For every private thing we know about Members of Congress, there are still amazing stories that go unnoticed. This is one such story. Two, really: one of generosity and the other of bravery.

Former Rep. Pete McCloskey (R-Calif.) was wounded twice during the Korean War, and he’s carried two Purple Hearts that honor his service for decades. Rep. Jackie Speier (D-Calif.) was a young Congressional staffer when she was wounded — shot five times — during a 1978 fact-finding mission to Jonestown in Guyana.

HOH recently learned that last Christmas, these two separate stories came together when McCloskey presented Speier with one of his Purple Hearts.

McCloskey invited Speier to his law firm’s Christmas party, made a speech and said he had been wanting to make this presentation for a long time.

“[They] made this big deal about me coming,” Speier told HOH.

Staffers aren’t recognized for their bravery and sacrifice, he said, but what Speier had survived was just as brave and awe-inspiring as any military sacrifice.

In 1978, 28-year-old Speier and her boss, Rep. Leo Ryan (D-Calif.), went to Guyana to investigate human rights violations against American citizens at cult leader Jim Jones’ compound. Jones was the founder of the California-based Peoples Temple.

Ryan organized the mission after many constituents complained that friends and family were being kept against their will.

Ryan, Speier, several reporters, the NBC news team and family members of the Peoples Temple followers headed down to the small South American country without a security detail.

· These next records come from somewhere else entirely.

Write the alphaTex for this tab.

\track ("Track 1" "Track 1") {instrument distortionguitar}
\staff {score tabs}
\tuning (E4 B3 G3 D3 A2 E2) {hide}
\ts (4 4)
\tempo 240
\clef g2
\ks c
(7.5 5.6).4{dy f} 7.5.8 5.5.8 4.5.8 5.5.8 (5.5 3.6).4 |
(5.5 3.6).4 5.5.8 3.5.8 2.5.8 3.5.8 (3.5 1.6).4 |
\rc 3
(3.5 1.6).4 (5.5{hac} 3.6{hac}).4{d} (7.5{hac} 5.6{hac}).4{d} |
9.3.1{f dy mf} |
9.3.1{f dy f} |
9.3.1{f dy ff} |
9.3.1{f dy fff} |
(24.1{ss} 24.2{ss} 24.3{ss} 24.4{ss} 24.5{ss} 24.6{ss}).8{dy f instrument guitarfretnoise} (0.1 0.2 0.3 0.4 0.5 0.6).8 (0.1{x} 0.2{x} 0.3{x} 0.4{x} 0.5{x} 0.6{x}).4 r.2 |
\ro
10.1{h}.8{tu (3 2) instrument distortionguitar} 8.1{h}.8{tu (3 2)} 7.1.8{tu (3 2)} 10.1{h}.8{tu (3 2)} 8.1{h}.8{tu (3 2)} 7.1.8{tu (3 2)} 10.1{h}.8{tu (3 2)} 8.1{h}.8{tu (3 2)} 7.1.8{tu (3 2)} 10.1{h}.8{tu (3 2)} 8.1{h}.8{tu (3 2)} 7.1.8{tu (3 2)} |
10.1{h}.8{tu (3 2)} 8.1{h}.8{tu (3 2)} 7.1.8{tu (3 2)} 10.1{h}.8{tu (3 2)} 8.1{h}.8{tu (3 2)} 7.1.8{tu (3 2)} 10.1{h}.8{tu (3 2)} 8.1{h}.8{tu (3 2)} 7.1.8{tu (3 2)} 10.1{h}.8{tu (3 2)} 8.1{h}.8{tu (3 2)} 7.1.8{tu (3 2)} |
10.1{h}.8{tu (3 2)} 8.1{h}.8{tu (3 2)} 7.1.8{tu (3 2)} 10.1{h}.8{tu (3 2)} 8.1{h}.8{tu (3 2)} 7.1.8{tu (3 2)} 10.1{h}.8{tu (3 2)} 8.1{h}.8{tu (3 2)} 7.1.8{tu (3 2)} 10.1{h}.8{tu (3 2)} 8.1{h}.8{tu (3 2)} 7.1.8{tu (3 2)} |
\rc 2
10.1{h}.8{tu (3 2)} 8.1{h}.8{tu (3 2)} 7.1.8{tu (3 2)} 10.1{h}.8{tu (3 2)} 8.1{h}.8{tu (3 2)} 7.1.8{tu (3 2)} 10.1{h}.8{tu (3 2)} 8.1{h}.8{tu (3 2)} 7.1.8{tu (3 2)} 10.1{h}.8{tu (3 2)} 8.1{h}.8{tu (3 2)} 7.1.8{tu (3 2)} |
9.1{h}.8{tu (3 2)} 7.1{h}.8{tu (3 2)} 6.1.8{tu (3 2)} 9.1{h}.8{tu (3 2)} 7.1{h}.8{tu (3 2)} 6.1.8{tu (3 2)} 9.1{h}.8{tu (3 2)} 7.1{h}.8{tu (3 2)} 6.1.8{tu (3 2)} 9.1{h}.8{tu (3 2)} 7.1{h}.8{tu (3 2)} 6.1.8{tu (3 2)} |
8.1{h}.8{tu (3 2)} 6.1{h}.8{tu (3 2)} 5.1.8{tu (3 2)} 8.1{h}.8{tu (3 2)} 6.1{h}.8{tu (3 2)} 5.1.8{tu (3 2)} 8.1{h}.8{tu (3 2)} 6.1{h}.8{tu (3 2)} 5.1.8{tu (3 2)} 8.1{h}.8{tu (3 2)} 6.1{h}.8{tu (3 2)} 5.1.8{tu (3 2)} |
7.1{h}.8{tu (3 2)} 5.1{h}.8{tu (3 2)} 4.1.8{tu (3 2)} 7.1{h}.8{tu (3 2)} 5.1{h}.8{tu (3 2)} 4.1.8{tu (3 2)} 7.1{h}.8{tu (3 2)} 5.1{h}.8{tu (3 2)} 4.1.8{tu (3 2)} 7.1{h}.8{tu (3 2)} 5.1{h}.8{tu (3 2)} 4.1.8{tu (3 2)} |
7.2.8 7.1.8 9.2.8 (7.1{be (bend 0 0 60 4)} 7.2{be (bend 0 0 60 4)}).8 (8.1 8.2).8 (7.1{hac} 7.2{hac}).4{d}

The U.S. Embassy couldn’t guarantee that the group could even get into the compound.

In a 2006 documentary about the Jonestown Massacre, Speier said she had an uneasy feeling about the trip from the beginning.

“I was in the process of purchasing a condominium in Arlington, [Va.],” she said in the film. “[And] I made the purchase contingent of my survival.”

She says she didn’t want her parents to be saddled with the mortgage if she didn’t make it back.

When the Congressional group arrived, members of the Peoples Temple began defecting. It was a young, unarmed Speier who recorded their  testimonies. She alone escorted each defector to their cabins to collect their belongings as gunmen watched.

Ryan was attacked before the group left the compound for the airstrip. When they finally made it to the plane, they thought they were safe. But then a tractor-trailer pulled up and opened fire on the group.

Speier and Ryan crawled under the belly of the plane. Others ran into the forest. Still others fell where they were shot. Ryan was one of the casualties.

“I was lying there with my head down trying to pretend I was dead,” she said in the film. “I was shot on the right side of my body.”

She was covered with ants.

“I thought, ‘Oh my god, this is it.’”

Through sheer force of will and Guyanese rum, she survived 22 hours without medical attention.

“I live with [the memory of the massacre],” she tells HOH. “It is one of those things I never want to forget. I think about it a lot. Every time I sing the national anthem or say the Pledge of Allegiance, I think about the moment I was lifted on to the medevac plane.

“It was like being wrapped in the American flag.”

On Dec. 23 — 33 years later — Speier was given a Purple Heart.

She says it was one of the most moving moments in her life.

The medal is beautifully mounted and displayed in her Washington office.